The Restricted Stock Awards are filed as Exhibits 10.1 (Kaplan Restricted Stock Award), 10.2 (Franklin Restricted Stock Award) and 10.3 (Grossman Restricted Stock Award), respectively, to this Current Report on Form 8-K, and are incorporated herein by reference.
|Item 7.01.||Regulation FD Disclosure.|
Beginning on April 2, 2019, management of the Company will deliver the investor presentation attached hereto as Exhibit 99.1 and incorporated herein by reference.
The information included in Item 7.01 of this Current Report on Form 8-K, including Exhibit 99.1, shall not be deemed to be “filed” for purposes of Section 18 of the Securities Exchange Act of 1934, as amended (the “Exchange Act”), or otherwise subject to the liabilities of that section, nor shall such information be deemed incorporated by reference in any filing under the Securities Act or the Exchange Act, except as shall be expressly set forth by specific reference in such a filing. The information set forth under this Item 7.01 shall not be deemed an admission as to the materiality of any information in this Current Report on Form 8-K.
Item 9.01 Financial Statements and Exhibits.

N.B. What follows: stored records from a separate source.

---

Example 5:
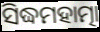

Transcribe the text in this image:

ସିଦ୍ଧମହାତ୍ମା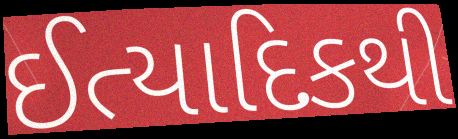
ઈત્યાદિકથી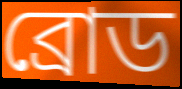
ব্রোডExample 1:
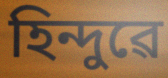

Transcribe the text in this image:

হিন্দুৱে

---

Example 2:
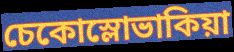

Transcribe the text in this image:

চেকোস্লোভাকিয়া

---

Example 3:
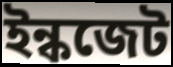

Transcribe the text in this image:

ইন্কজেট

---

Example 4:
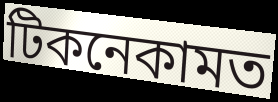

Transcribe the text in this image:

টিকনেকামত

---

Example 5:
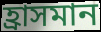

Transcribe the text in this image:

হ্ৰাসমান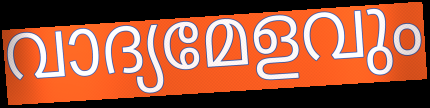
വാദ്യമേളവും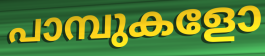
പാമ്പുകളോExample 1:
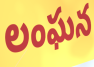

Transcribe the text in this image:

లంఘన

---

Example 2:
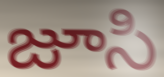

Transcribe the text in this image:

జూసి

|10.1||Restricted Stock Award Agreement dated March 27, 2019 between the registrant and Jed Kaplan.|
|10.2||Restricted Stock Award Agreement dated March 27, 2019 between the registrant and Roman Franklin.|
|10.3||Restricted Stock Award Agreement dated March 27, 2019 between the registrant and Steve Grossman.|
|99.1||Investor presentation to be delivered by management.|
Pursuant to the requirements of the Securities Exchange Act of 1934, the registrant has duly caused this report to be signed on its behalf by the undersigned hereunto duly authorized.